李毅踢开断臂,一脚将夯货士兵给踹翻,怒斥:“回答我的问题,不然你会死的很难看!”
对于本岛敌国士兵李毅可从不会手下留情。
正所谓,对敌人仁慈就是对自己的残忍。
即便是杀错,也不能放过!
李毅脚底用力。
疼得夯货士兵口水眼泪鼻涕都不由自主的流出来:“大爷,你想知道什么,我都说,我都说!”
“你在天守阁当了多久的近卫兵了?”
“啊....小人当了路过天守阁,恰巧被选中,所以才当起官兵,其实小的不过当了两天兵,也算不得是真正的士兵。”
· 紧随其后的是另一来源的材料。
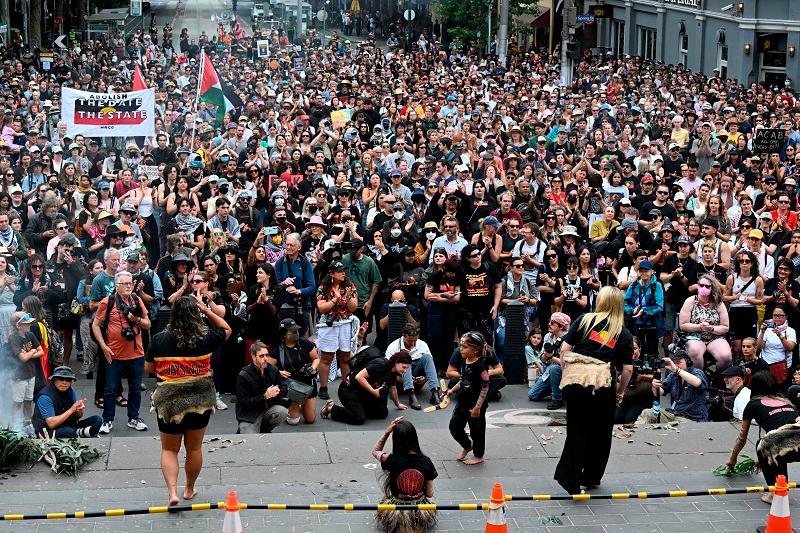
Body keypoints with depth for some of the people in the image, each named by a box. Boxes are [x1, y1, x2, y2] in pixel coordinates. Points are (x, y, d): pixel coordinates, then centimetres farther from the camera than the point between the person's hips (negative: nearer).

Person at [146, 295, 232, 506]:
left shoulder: (159, 339, -9)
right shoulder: (205, 338, -10)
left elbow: (148, 368, 2)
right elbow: (227, 330, 10)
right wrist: (207, 310, 9)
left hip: (168, 401, -1)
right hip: (200, 400, 1)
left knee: (169, 449, 11)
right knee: (194, 448, 18)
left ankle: (172, 491, -6)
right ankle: (189, 489, 32)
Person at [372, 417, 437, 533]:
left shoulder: (392, 460, -20)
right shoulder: (426, 462, -15)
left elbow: (375, 451, 3)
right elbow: (429, 493, -6)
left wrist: (387, 431, -8)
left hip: (396, 515, 0)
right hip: (420, 514, 1)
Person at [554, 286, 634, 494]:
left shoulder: (585, 320, 8)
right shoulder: (625, 334, 10)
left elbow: (564, 348, 3)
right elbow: (628, 369, 5)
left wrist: (566, 372, 14)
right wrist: (620, 393, 17)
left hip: (574, 377, 1)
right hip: (602, 382, 0)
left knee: (576, 430, 9)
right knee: (600, 433, 16)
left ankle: (570, 477, 1)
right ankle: (591, 477, 26)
原来是一个倒霉鬼,被天守阁的近卫兵哄骗来当替死鬼的。
夯货士兵今天才来把守天守阁。
这么说的话。
狗奴国的士兵应该才离开不久,城内官员也没跑多远。
李毅大步走入天守阁。
天守阁共五层,古代歇山式屋顶风格建筑,半层两角飞檐突出,犬牙交错。
走过前院的绿茵小路,来到天守阁的一层会客厅,却是发现没人。
狗奴国的官员,大多都是虚名无实权,我孙子安培大王更是少理政事。
议政厅仅是一个随意的房间,并没有特别庄严修葺。
刚走入大厅。
楼梯旁恭候的六名侍女躬身快步上来,替李毅宽衣解带。
我孙子安培还真是会玩,居然把侍女都驯服的妥贴,一见客人进来就这么会玩儿!
“不用了。”
李毅伸手叫停,料想这些侍女是被专门供奉官员玩乐的“器具”,肮脏程度可想而知。
“你们知道天守阁的官员,什么时候离开的吗?”
之所以追问。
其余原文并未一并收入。